O clube que a viu “nascer” também estará sempre bem presente na memória de Jessy. “É como uma segunda casa. Sempre que vier a Portugal tenho de passar por aqui. São meus amigos e nunca vou deixar de estar com eles”, assegura a acrobata.

A saltar de país em país

O clube, o treinador e os braços firmes das colegas levaram a pequena Jéssica até ao topo do mundo, num percurso sempre pontuado pela autodisciplina. “Muitas das vezes temos de abdicar de algumas coisas, como saídas à noite ou passar o dia na praia. Enquanto muitos dos meus amigos têm três meses de férias, eu tenho duas semanas, e mesmo durante esse tempo não posso parar, tenho de treinar em casa”, explica a ginasta, que ainda assim consegue arranjar tempo para estudar, ir ao cinema ou estar com os amigos. “É só uma questão de organizar o tempo.”

Lucília Monteiro

A organizar o tempo e a verificar o calendário está também Lourenço França. Há 15 anos, antes ainda de o ACM ter sido fundado, Lourenço e uns amigos foram de carrinha até Sevilha para assistir a um espetáculo do Cirque du Soleil. “Era o mais perto que havia”, lembra. Agora os tempos são outros e as deslocações mais acessíveis. “Já fui ver à internet qual é o espetáculo mais próximo. Quero muito ir vê-la.”

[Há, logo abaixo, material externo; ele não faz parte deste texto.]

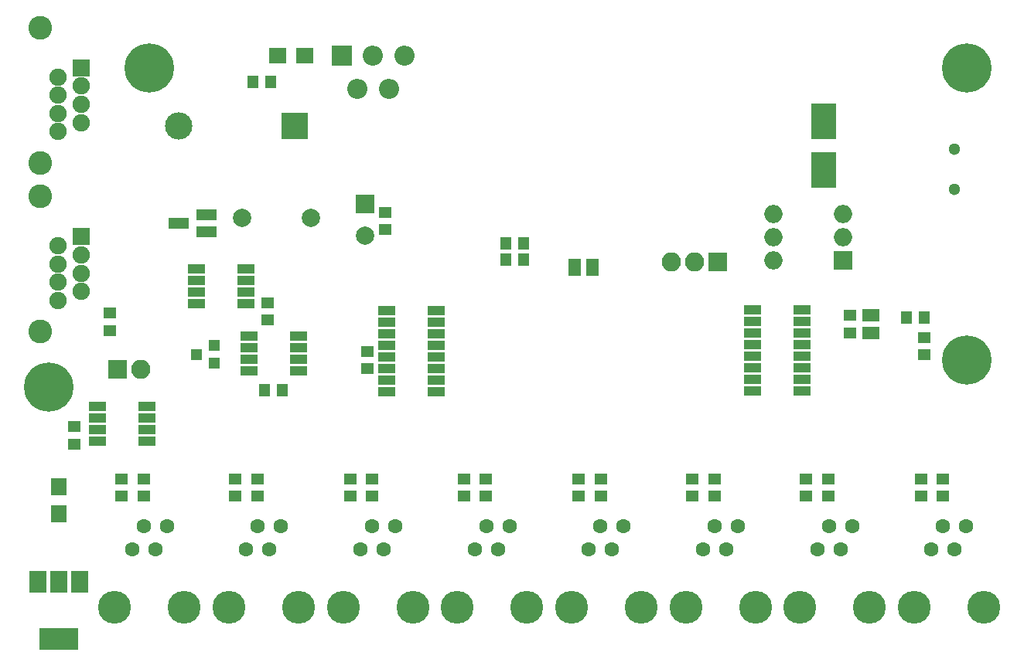
<source format=gbr>
G04 #@! TF.FileFunction,Soldermask,Bot*
%FSLAX46Y46*%
G04 Gerber Fmt 4.6, Leading zero omitted, Abs format (unit mm)*
G04 Created by KiCad (PCBNEW 4.0.7) date Wed Jul  4 11:14:09 2018*
%MOMM*%
%LPD*%
G01*
G04 APERTURE LIST*
%ADD10C,0.100000*%
%ADD11C,1.600000*%
%ADD12C,3.600000*%
%ADD13C,5.400000*%
%ADD14R,1.935000X1.800000*%
%ADD15R,1.800000X1.935000*%
%ADD16R,2.000000X2.000000*%
%ADD17C,2.000000*%
%ADD18R,1.400000X1.245000*%
%ADD19R,1.245000X1.400000*%
%ADD20R,3.000000X3.000000*%
%ADD21O,3.000000X3.000000*%
%ADD22R,1.300000X1.200000*%
%ADD23R,2.700000X3.900000*%
%ADD24R,1.370000X1.900000*%
%ADD25R,1.900000X1.370000*%
%ADD26R,2.100000X2.100000*%
%ADD27O,2.100000X2.100000*%
%ADD28C,1.300000*%
%ADD29R,2.300000X1.200000*%
%ADD30R,4.200000X2.400000*%
%ADD31R,1.900000X2.400000*%
%ADD32R,1.950000X1.000000*%
%ADD33R,1.900000X1.000000*%
%ADD34R,2.200000X2.200000*%
%ADD35O,2.200000X2.200000*%
%ADD36C,2.600000*%
%ADD37R,1.900000X1.900000*%
%ADD38C,1.900000*%
%ADD39O,2.000000X2.000000*%
G04 APERTURE END LIST*
D10*
D11*
X87595000Y-125800000D03*
X88865000Y-123260000D03*
X90135000Y-125800000D03*
X91405000Y-123260000D03*
D12*
X85690000Y-132150000D03*
X93310000Y-132150000D03*
D11*
X75095000Y-125800000D03*
X76365000Y-123260000D03*
X77635000Y-125800000D03*
X78905000Y-123260000D03*
D12*
X73190000Y-132150000D03*
X80810000Y-132150000D03*
D11*
X37595000Y-125800000D03*
X38865000Y-123260000D03*
X40135000Y-125800000D03*
X41405000Y-123260000D03*
D12*
X35690000Y-132150000D03*
X43310000Y-132150000D03*
D11*
X50095000Y-125800000D03*
X51365000Y-123260000D03*
X52635000Y-125800000D03*
X53905000Y-123260000D03*
D12*
X48190000Y-132150000D03*
X55810000Y-132150000D03*
D11*
X62595000Y-125800000D03*
X63865000Y-123260000D03*
X65135000Y-125800000D03*
X66405000Y-123260000D03*
D12*
X60690000Y-132150000D03*
X68310000Y-132150000D03*
D11*
X100095000Y-125800000D03*
X101365000Y-123260000D03*
X102635000Y-125800000D03*
X103905000Y-123260000D03*
D12*
X98190000Y-132150000D03*
X105810000Y-132150000D03*
D11*
X112595000Y-125800000D03*
X113865000Y-123260000D03*
X115135000Y-125800000D03*
X116405000Y-123260000D03*
D12*
X110690000Y-132150000D03*
X118310000Y-132150000D03*
D11*
X125095000Y-125800000D03*
X126365000Y-123260000D03*
X127635000Y-125800000D03*
X128905000Y-123260000D03*
D12*
X123190000Y-132150000D03*
X130810000Y-132150000D03*
D13*
X28500000Y-108000000D03*
X129000000Y-73000000D03*
X129000000Y-105000000D03*
D14*
X56458500Y-71628000D03*
X53523500Y-71628000D03*
D15*
X29591000Y-121863500D03*
X29591000Y-118928500D03*
D16*
X63119000Y-87884000D03*
D17*
X63119000Y-91384000D03*
D18*
X31242000Y-114246500D03*
X31242000Y-112321500D03*
X65278000Y-88826500D03*
X65278000Y-90751500D03*
D19*
X80464500Y-92202000D03*
X78539500Y-92202000D03*
X52778500Y-74549000D03*
X50853500Y-74549000D03*
D20*
X55372000Y-79375000D03*
D21*
X42672000Y-79375000D03*
D22*
X46593000Y-103444000D03*
X46593000Y-105344000D03*
X44593000Y-104394000D03*
D23*
X113284000Y-78834000D03*
X113284000Y-84234000D03*
D24*
X86040000Y-94869000D03*
X87950000Y-94869000D03*
D25*
X118491000Y-100137000D03*
X118491000Y-102047000D03*
D26*
X36000000Y-106000000D03*
D27*
X38540000Y-106000000D03*
D17*
X57150000Y-89408000D03*
X49650000Y-89408000D03*
D26*
X101727000Y-94234000D03*
D27*
X99187000Y-94234000D03*
X96647000Y-94234000D03*
D28*
X127639000Y-86274000D03*
X127639000Y-81874000D03*
D29*
X45696000Y-89093000D03*
X45696000Y-90993000D03*
X42696000Y-90043000D03*
D18*
X124333000Y-104467500D03*
X124333000Y-102542500D03*
D19*
X124279500Y-100330000D03*
X122354500Y-100330000D03*
X52123500Y-108331000D03*
X54048500Y-108331000D03*
D18*
X35179000Y-99875500D03*
X35179000Y-101800500D03*
X36449000Y-119961500D03*
X36449000Y-118036500D03*
X38862000Y-119961500D03*
X38862000Y-118036500D03*
X48895000Y-119961500D03*
X48895000Y-118036500D03*
X51308000Y-119961500D03*
X51308000Y-118036500D03*
X61468000Y-119961500D03*
X61468000Y-118036500D03*
X63881000Y-119961500D03*
X63881000Y-118036500D03*
X73914000Y-119961500D03*
X73914000Y-118036500D03*
X76327000Y-119961500D03*
X76327000Y-118036500D03*
X86487000Y-119961500D03*
X86487000Y-118036500D03*
X88900000Y-119961500D03*
X88900000Y-118036500D03*
X98933000Y-119961500D03*
X98933000Y-118036500D03*
X101346000Y-119961500D03*
X101346000Y-118036500D03*
X111379000Y-119961500D03*
X111379000Y-118036500D03*
X113792000Y-119961500D03*
X113792000Y-118036500D03*
X123952000Y-119961500D03*
X123952000Y-118036500D03*
X126365000Y-119961500D03*
X126365000Y-118036500D03*
X52451000Y-98732500D03*
X52451000Y-100657500D03*
X63373000Y-105991500D03*
X63373000Y-104066500D03*
X116205000Y-102054500D03*
X116205000Y-100129500D03*
D19*
X80464500Y-93980000D03*
X78539500Y-93980000D03*
D30*
X29591000Y-135611000D03*
D31*
X29591000Y-129311000D03*
X31891000Y-129311000D03*
X27291000Y-129311000D03*
D32*
X55786000Y-102362000D03*
X55786000Y-103632000D03*
X55786000Y-104902000D03*
X55786000Y-106172000D03*
X50386000Y-106172000D03*
X50386000Y-104902000D03*
X50386000Y-103632000D03*
X50386000Y-102362000D03*
D33*
X65499000Y-108458000D03*
X65499000Y-107188000D03*
X65499000Y-105918000D03*
X65499000Y-104648000D03*
X65499000Y-103378000D03*
X65499000Y-102108000D03*
X65499000Y-100838000D03*
X65499000Y-99568000D03*
X70899000Y-99568000D03*
X70899000Y-100838000D03*
X70899000Y-102108000D03*
X70899000Y-103378000D03*
X70899000Y-104648000D03*
X70899000Y-105918000D03*
X70899000Y-107188000D03*
X70899000Y-108458000D03*
X110950000Y-99555000D03*
X110950000Y-100825000D03*
X110950000Y-102095000D03*
X110950000Y-103365000D03*
X110950000Y-104635000D03*
X110950000Y-105905000D03*
X110950000Y-107175000D03*
X110950000Y-108445000D03*
X105550000Y-108445000D03*
X105550000Y-107175000D03*
X105550000Y-105905000D03*
X105550000Y-104635000D03*
X105550000Y-103365000D03*
X105550000Y-102095000D03*
X105550000Y-100825000D03*
X105550000Y-99555000D03*
D32*
X33800000Y-113905000D03*
X33800000Y-112635000D03*
X33800000Y-111365000D03*
X33800000Y-110095000D03*
X39200000Y-110095000D03*
X39200000Y-111365000D03*
X39200000Y-112635000D03*
X39200000Y-113905000D03*
X44671000Y-98806000D03*
X44671000Y-97536000D03*
X44671000Y-96266000D03*
X44671000Y-94996000D03*
X50071000Y-94996000D03*
X50071000Y-96266000D03*
X50071000Y-97536000D03*
X50071000Y-98806000D03*
D34*
X60579000Y-71628000D03*
D35*
X62279000Y-75328000D03*
X63979000Y-71628000D03*
X65679000Y-75328000D03*
X67379000Y-71628000D03*
D36*
X27500000Y-83400000D03*
X27500000Y-68600000D03*
D37*
X32000000Y-73000000D03*
D38*
X29500000Y-74000000D03*
X32000000Y-75000000D03*
X29500000Y-76000000D03*
X32000000Y-77000000D03*
X29500000Y-78000000D03*
X32000000Y-79000000D03*
X29500000Y-80000000D03*
D36*
X27500000Y-101900000D03*
X27500000Y-87100000D03*
D37*
X32000000Y-91500000D03*
D38*
X29500000Y-92500000D03*
X32000000Y-93500000D03*
X29500000Y-94500000D03*
X32000000Y-95500000D03*
X29500000Y-96500000D03*
X32000000Y-97500000D03*
X29500000Y-98500000D03*
D13*
X39500000Y-73000000D03*
D16*
X115443000Y-94107000D03*
D39*
X107823000Y-89027000D03*
X115443000Y-91567000D03*
X107823000Y-91567000D03*
X115443000Y-89027000D03*
X107823000Y-94107000D03*
M02*

</source>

Depois dos 20 dias que vai passar em Montreal a preparar-se para o espetáculo, Jessy viajará para a Europa, onde vai finalmente juntar-se à trupe e conhecer os novos colegas. A estreia está agendada para 20 de setembro, em Riga, na capital da Letónia, com passagens já asseguradas por Noruega, Suécia, Finlândia ou Bielorrússia.